# Data records
>>
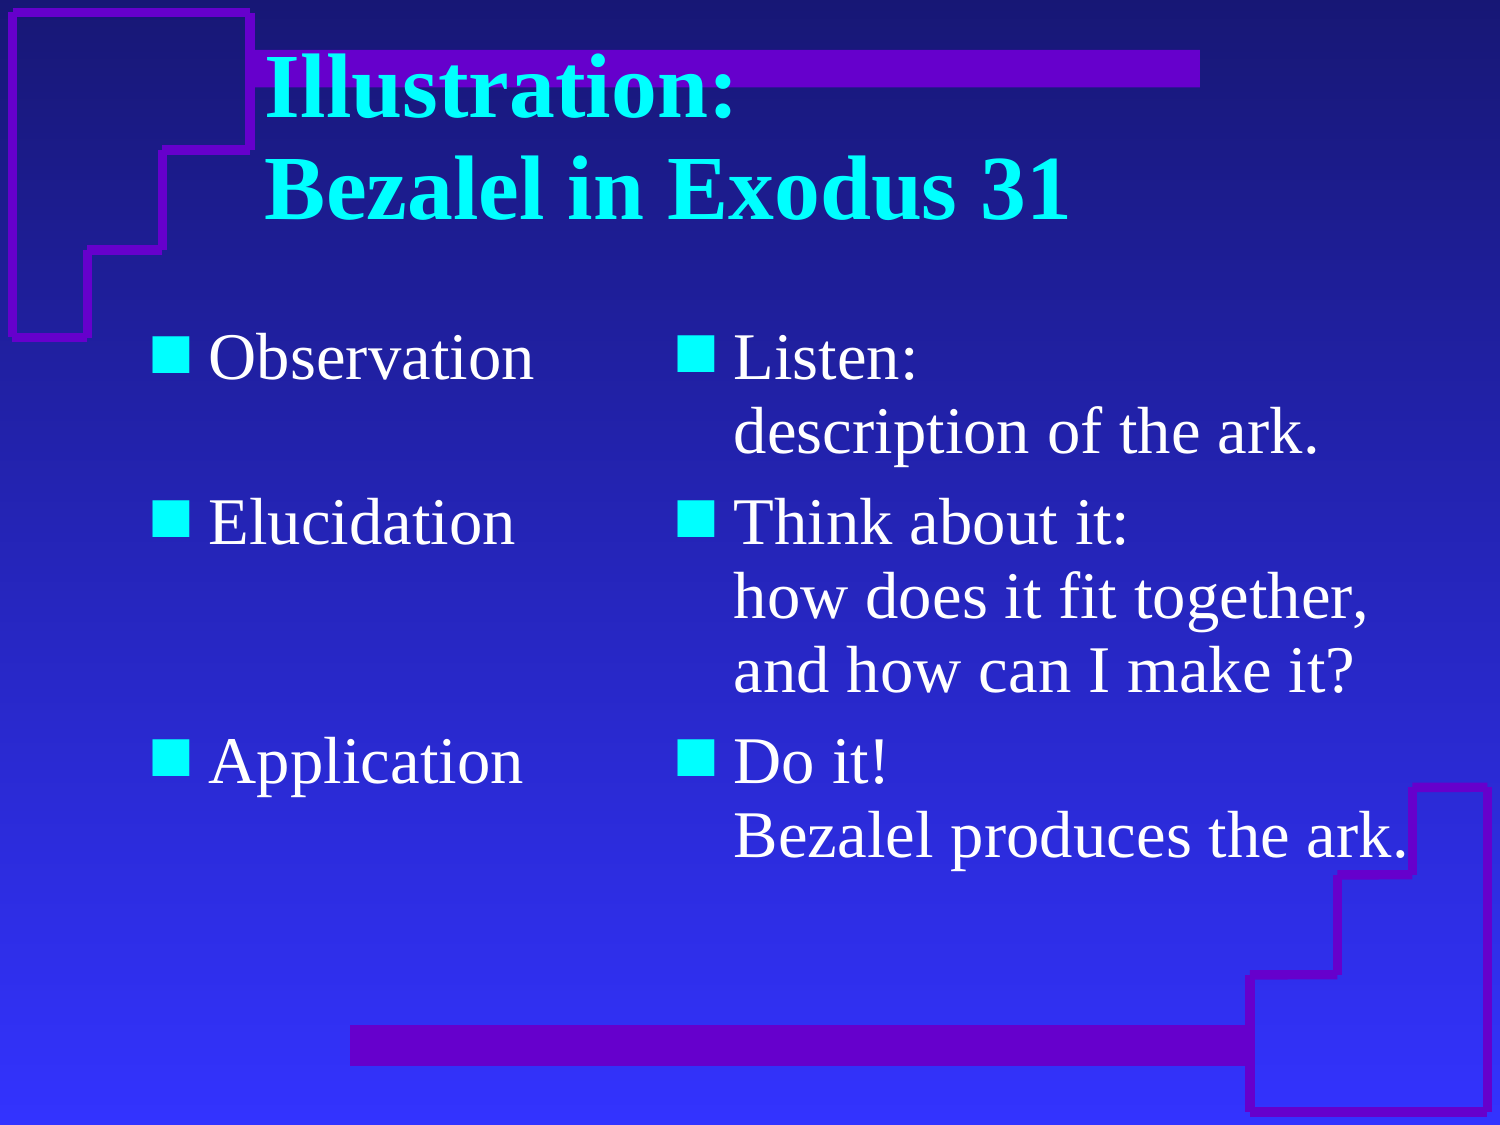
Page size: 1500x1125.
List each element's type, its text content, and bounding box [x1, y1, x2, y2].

list Observation Elucidation Application [137, 312, 763, 988]
list Listen: description of the ark. Think about it: how does it fit together, and how can I make it? Do it! Bezalel produces the ark. [763, 312, 1459, 988]
title Illustration: Bezalel in Exodus 31 [249, 28, 1450, 247]
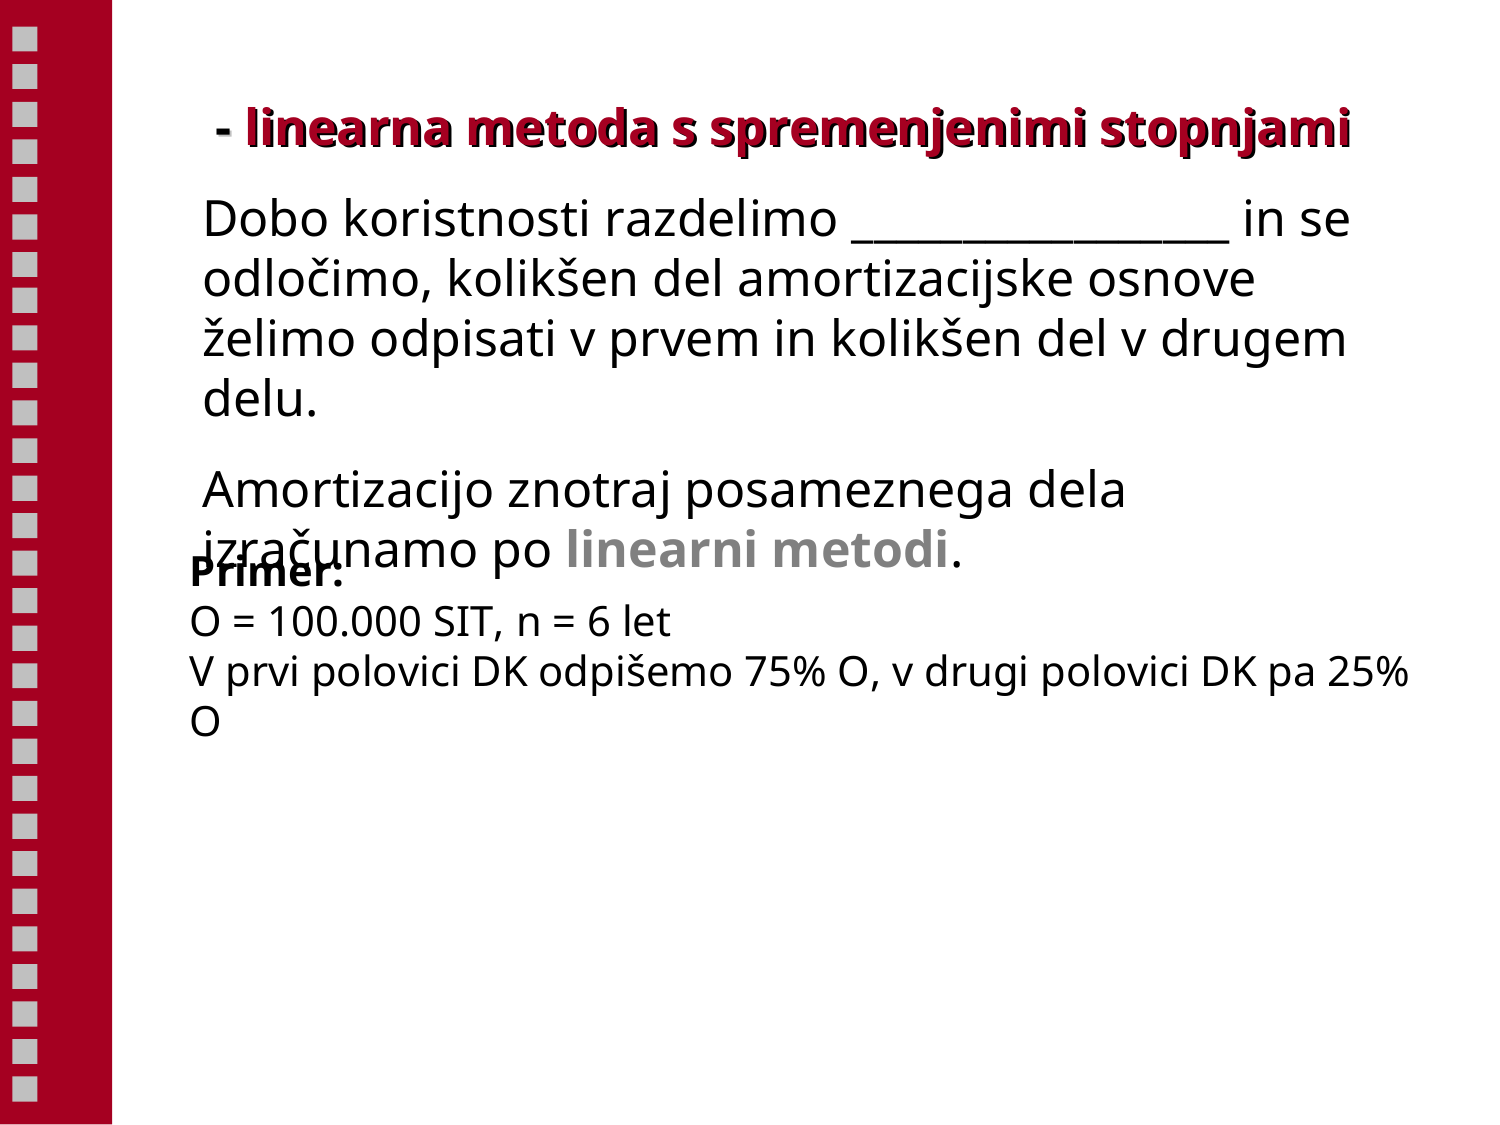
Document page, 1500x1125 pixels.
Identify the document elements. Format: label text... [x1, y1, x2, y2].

text_box Primer: O = 100.000 SIT, n = 6 let V prvi polovici DK odpišemo 75% O, v drugi polovici DK pa 25% O [174, 537, 1463, 754]
text_box - linearna metoda s spremenjenimi stopnjami Dobo koristnosti razdelimo _________________ in se odločimo, kolikšen del amortizacijske osnove želimo odpisati v prvem in kolikšen del v drugem delu. Amortizacijo znotraj posameznega dela izračunamo po linearni metodi. [187, 87, 1413, 537]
<<
Write out everything from the line containing "Document page, 1500x1125 pixels." down to the line containing "text_box Primer: O", replacing "Document page" with "Rendered page" and leaving all else as it is.

# Exercise result
Rendered page, 1500x1125 pixels.
Identify the document elements. Format: label text... [x1, y1, x2, y2].

text_box Primer: O = 100.000 SIT, n = 6 let V prvi polovici DK odpišemo 75% O, v drugi polovici DK pa 25% O [174, 537, 1463, 754]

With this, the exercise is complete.